A ranking of excess mortality put together by Our World in Data for the same period as the SvD/SCB table estimates Sweden’s excess mortality between the start of 2020 and the end of 2022 at 5.62 percent, considerably more than the 4.4 percent SvD claims and above that of Norway on 5.08 percent and Denmark on 2.52 percent. 

The Economist newspaper also put together an estimate, using their own method based on projected deaths.  

Our World in Data uses the estimate produced by Ariel Karlinsky and Dmitry Kobak, who manage the World Mortality Dataset (WMD). To produce the estimate, they fit a regression model for each region using historical deaths data from 2015–2019, so a time period of five years rather than the three used by SCB.

What’s clear, is that, whatever method you use, Sweden is, along with the other Nordic countries, among the countries with the lowest excess mortality over the pandemic. 

“Most methods seem to put Sweden and the other Nordic countries among the countries in Europe with the lowest cumulative excess deaths for 2020-2022,” said Preben Aavitsland, the Director for Surveillance and the Norwegian Institute of Public Health.

So if Sweden had similar excess mortality as the other Nordics over the period, does that mean it had a similar Covid-19 death rate?

Not at all. Sweden’s per capita death rate from Covid-19 over the period covered by the SvD/SCB figures, at 2,249 per million people, is more than double Norway’s 959 per million, 60 percent more than the 1,409 per million who died in Denmark, and more than 50 percent more than the 1,612 per million who died in Finland. 

While Sweden’s death rate is still far ahead of those of its Nordic neighbours, it is now much closer to theirs than it was at the end of 2020. 

“The most striking difference between Sweden and the other Nordic countries is that only Sweden had large excess mortality in 2020 and the winter of 2020-21,” Aavitsland explained. “In 2022, the field levelled out as the other countries also had excess mortality when most of the population was infected by the omicron variant after all measures had been lifted.”

So why, if the Covid-19 death rates are still so different, are the excess mortality rates so similar?

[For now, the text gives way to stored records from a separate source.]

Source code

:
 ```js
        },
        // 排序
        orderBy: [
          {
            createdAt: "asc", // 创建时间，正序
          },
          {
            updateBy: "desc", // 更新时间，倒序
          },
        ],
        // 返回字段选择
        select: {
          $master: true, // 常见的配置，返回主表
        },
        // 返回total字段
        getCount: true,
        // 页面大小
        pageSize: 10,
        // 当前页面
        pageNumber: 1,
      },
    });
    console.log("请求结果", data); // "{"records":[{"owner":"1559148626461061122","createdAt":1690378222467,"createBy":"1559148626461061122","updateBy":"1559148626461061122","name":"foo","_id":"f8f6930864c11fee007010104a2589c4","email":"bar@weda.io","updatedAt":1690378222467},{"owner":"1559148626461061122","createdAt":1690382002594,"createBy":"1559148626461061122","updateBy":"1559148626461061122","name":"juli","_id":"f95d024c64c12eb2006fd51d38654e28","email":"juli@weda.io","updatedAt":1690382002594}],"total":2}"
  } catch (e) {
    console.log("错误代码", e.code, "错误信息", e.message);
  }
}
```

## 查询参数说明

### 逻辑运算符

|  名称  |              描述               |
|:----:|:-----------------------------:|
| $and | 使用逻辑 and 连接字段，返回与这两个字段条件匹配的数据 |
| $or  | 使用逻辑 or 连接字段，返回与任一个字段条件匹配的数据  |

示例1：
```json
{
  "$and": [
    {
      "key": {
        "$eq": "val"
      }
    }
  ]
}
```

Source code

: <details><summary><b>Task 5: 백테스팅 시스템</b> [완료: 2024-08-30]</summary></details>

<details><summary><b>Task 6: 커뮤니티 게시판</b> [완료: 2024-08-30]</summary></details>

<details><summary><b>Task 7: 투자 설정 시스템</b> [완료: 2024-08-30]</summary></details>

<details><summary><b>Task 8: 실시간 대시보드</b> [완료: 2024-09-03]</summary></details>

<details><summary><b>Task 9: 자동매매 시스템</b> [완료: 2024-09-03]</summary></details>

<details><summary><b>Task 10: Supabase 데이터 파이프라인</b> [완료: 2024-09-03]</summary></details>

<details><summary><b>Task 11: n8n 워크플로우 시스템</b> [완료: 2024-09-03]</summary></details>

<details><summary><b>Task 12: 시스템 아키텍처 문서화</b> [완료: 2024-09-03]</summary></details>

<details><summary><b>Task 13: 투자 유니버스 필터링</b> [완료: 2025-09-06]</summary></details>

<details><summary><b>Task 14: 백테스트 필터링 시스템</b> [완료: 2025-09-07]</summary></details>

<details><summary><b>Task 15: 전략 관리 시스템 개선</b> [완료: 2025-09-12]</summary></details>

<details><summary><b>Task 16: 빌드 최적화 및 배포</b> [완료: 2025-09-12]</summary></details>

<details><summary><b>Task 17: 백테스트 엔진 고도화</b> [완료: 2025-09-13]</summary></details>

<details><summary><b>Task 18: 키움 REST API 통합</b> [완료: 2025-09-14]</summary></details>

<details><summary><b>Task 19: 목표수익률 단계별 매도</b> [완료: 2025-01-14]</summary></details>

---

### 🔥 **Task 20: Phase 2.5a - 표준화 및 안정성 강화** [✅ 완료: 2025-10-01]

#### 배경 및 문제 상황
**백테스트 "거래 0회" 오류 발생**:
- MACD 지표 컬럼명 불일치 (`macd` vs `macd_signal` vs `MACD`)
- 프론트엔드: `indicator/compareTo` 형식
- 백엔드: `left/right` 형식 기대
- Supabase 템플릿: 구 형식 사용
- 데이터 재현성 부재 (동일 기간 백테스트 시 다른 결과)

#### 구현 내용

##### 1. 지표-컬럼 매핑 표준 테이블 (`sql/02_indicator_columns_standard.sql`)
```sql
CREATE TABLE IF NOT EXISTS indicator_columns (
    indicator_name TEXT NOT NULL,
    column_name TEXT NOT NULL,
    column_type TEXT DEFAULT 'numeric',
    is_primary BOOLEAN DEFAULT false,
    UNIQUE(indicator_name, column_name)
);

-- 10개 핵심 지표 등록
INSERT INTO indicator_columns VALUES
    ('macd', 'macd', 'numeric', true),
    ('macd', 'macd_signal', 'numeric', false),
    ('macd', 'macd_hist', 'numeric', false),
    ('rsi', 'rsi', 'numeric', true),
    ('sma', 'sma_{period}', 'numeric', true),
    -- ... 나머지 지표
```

This largely reflects the fact that many of those who died in Sweden in the first year of the pandemic were elderly people in care homes who would have died anyway by the end of 2022. 

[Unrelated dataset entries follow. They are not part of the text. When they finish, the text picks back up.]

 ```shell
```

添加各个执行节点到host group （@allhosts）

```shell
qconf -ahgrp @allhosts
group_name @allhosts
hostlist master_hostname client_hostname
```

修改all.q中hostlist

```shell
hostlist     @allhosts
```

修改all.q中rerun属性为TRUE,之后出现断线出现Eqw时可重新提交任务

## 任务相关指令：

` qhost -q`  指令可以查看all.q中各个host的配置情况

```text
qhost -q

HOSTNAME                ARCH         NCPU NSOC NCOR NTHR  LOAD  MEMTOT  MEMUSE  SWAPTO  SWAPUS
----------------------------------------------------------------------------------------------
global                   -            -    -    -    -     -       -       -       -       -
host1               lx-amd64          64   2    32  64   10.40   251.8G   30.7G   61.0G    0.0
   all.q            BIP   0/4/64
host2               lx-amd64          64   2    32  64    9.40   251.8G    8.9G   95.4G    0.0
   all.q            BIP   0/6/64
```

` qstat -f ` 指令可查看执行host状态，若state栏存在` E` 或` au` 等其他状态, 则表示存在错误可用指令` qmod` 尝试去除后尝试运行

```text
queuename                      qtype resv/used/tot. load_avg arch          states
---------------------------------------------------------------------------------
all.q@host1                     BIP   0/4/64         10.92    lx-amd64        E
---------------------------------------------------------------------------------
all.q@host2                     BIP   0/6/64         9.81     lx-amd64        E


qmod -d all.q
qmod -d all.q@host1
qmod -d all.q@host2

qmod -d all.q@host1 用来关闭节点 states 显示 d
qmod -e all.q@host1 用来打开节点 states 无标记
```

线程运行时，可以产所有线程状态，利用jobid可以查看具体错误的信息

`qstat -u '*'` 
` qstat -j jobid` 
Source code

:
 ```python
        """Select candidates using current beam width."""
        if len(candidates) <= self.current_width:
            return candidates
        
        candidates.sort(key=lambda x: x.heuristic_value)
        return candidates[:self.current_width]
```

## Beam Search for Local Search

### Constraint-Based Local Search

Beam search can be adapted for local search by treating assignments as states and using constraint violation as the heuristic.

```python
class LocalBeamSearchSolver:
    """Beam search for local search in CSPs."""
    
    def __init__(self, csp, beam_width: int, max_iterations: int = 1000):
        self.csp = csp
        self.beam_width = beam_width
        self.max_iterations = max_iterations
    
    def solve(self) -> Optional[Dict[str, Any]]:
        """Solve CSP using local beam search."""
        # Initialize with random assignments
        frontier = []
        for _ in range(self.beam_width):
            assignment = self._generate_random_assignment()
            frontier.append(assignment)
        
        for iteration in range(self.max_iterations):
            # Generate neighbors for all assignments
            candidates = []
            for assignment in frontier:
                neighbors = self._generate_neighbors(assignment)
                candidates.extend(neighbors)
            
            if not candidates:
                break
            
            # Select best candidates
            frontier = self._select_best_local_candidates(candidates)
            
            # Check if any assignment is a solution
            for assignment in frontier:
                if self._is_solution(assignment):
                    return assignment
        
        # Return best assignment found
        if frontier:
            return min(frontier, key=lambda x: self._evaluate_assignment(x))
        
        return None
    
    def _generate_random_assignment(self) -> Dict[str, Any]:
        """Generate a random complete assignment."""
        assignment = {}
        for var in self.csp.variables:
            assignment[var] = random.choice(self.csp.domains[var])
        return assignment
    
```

About 90 percent of Covid-19 deaths were in people above 70, Aavitsland pointed out, adding that this is the same age group where you find around 80 percent of all deaths, regardless of cause, in a Scandinavian country.

“My interpretation is that in the first year of the pandemic, say March 2020 – February 2021, Sweden had several thousand excess deaths among the elderly, including nursing home residents,” he said. “Most of this was caused by Covid-19. In the other [Nordic] countries, more people like these survived, but they died in 2022. The other countries managed to delay some deaths, but now, three years after, we end up at around the same place.” 

So does that mean Sweden’s state epidemiologist Anders Tegnell was right all along? 

It depends on how you view the shortened lives of the close to ten thousand elderly people who caught Covid-19 and died in Sweden in the first wave because Sweden did not follow the example of Denmark, Norway, and Finland and bring in a short three-week lockdown in March and April 2020. 

Tegnell himself probably said it best in the SvD interview. 

“You’ve got to remember that a lot of people died in the pandemic, which is of course terrible in many ways, not least for their many loved ones who were affected, so you need to be a bit humble when presented with these kinds of figures.”